I believe my ignorance, or lack of the PTSD label, was a positive thing. I only asked to be diagnosed and was labeled with PTSD at around age 47. I am 50 now. I do not like the idea of labels because they can become a crutch and another barrier for growing. I now am investing in growing spiritually, fostering kittens, self-compassion, loving my family, my two dogs, fish, and adult cat. I crossed paths with a Not-So-Wiseman (NSWM), as he calls himself; a prominent figure in the Lakota Sioux, and this has opened doors for me that I could never imagine. For the last three years, I have been working to break down the virus in this world of insecurity, fear, doubt, blame, shame, and guilt.

I now live by compassion, respect, responsibility, and accountability. I am fascinated by archetypal symbolism, and you will see the spiral repeated often in my art with others.

I realize now living with and surviving PTSD may be a lifetime lesson.

I still have episodes of disassociation, panic, social anxiety, fighting substance abuse, anger, fear, and more.
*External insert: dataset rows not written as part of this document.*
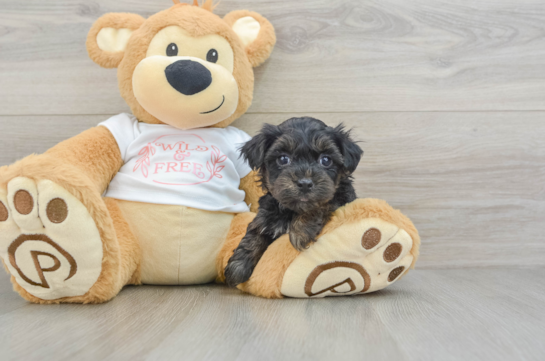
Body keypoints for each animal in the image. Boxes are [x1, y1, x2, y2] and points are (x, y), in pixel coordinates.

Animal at [223, 116, 364, 286]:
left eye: (326, 160)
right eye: (283, 159)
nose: (305, 183)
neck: (291, 210)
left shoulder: (340, 198)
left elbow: (322, 203)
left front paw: (301, 230)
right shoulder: (265, 216)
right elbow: (254, 233)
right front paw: (237, 267)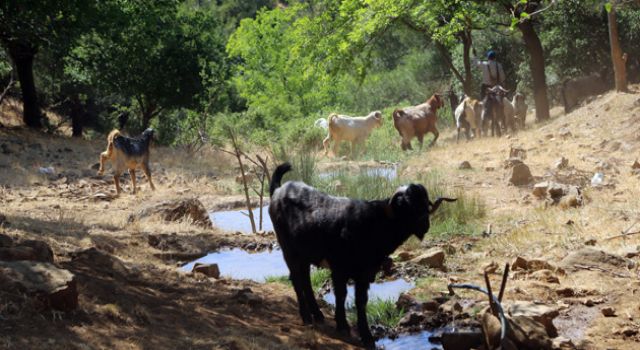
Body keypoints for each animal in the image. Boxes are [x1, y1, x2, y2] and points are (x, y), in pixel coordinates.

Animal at [268, 162, 458, 348]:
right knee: (297, 280)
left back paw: (318, 314)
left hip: (305, 254)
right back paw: (307, 317)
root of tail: (278, 190)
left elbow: (361, 301)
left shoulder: (365, 272)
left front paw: (366, 337)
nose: (424, 224)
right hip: (288, 249)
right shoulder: (340, 268)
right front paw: (343, 326)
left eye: (425, 202)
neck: (373, 224)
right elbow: (342, 295)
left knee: (305, 280)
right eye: (406, 204)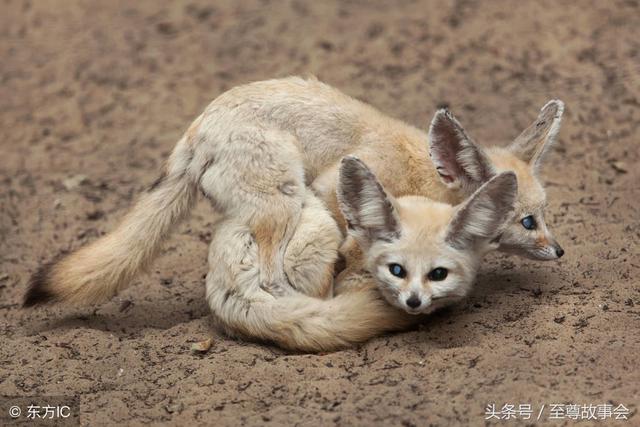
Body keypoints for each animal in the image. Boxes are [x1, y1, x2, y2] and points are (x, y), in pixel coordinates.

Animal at [23, 76, 564, 310]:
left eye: (544, 215)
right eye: (527, 222)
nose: (559, 250)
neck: (424, 174)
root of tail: (198, 128)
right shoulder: (335, 189)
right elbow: (349, 249)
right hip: (284, 202)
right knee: (270, 274)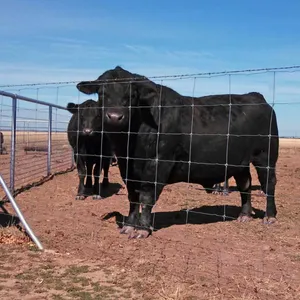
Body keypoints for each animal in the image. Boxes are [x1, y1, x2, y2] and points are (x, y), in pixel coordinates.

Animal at [77, 65, 278, 239]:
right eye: (102, 93)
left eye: (132, 95)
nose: (115, 116)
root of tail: (255, 96)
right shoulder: (126, 166)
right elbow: (133, 197)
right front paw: (129, 226)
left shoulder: (158, 163)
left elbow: (146, 196)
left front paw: (142, 229)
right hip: (240, 161)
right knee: (245, 183)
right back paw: (245, 215)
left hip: (265, 156)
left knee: (268, 184)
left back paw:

However, I now recognize them, and acknowledge my emotions rather than stuff them down and dismiss them—a major step in the healing process.

Utilizing art has helped me not to worry about what others think. So now, I am me, and I am embracing all my strengths and weaknesses. Now, I can live and paint more freely as well as live more peacefully.

I was told by NSWM maybe to not use life so much as a teacher but to enjoy it more.